Stream sizes and the pool formative features of the streams studied herein affect the measurement precision. Pools formed by structural features on small streams tend to be randomly located (Myers, 1996). Regular spacing of transects randomly samples features on these streams which is essential for accurate estimates of pool area. Different recommendations may pertain to larger streams with well-developed unforced pool-riffle sequences with regularly spaced pools. For example, transect spacing that corresponds to the pool spacing may result in repeated sampling of just pools or riffles leading to inaccurate pool area estimates. Spacing transects systematically to alternately sample riffles and pools will not accurately estimate pool area if pool and riffle lengths are different.

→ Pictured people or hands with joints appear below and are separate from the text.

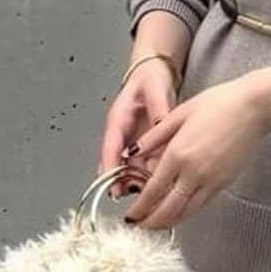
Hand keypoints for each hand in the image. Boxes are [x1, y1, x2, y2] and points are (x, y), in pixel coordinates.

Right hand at [98, 58, 179, 200]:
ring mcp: (131, 142)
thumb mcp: (155, 90)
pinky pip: (142, 166)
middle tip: (136, 197)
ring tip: (151, 193)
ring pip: (130, 169)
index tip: (112, 188)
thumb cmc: (150, 80)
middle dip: (123, 183)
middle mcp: (121, 135)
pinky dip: (149, 176)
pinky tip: (159, 183)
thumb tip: (161, 126)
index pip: (110, 149)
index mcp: (118, 121)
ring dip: (137, 182)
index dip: (109, 170)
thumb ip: (158, 110)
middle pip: (117, 165)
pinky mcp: (142, 146)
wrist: (154, 75)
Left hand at [122, 77, 266, 229]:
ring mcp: (212, 180)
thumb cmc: (219, 104)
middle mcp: (194, 173)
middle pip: (169, 209)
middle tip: (140, 226)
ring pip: (187, 212)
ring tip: (157, 225)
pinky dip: (188, 212)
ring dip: (170, 222)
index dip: (139, 208)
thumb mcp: (178, 114)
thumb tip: (132, 152)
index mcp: (178, 154)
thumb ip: (153, 137)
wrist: (253, 108)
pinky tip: (179, 212)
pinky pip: (202, 204)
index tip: (131, 215)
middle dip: (152, 222)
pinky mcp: (225, 182)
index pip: (153, 191)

In light of our recommendations, consideration of agency monitoring methods is instructive. BLM (1978) prescribes four transects at 30.5 m spacings and USFS (1985) prescribes five transects at 15.2 m spacings without regard to stream size. On a 2 m wide stream, the 122 m reach length and 31 m spacing of the BLM method is two and five times as long as we recommend. The BLM method samples a proper length only on streams wider than 4 m and has proper spacing on 10 m wide streams. The 61 m length of the USFS method is about correct for a 2 m stream, but the 15.2 m spacing is 2.5 times too long. Precision of each method would improve by doubling transects within the same reach.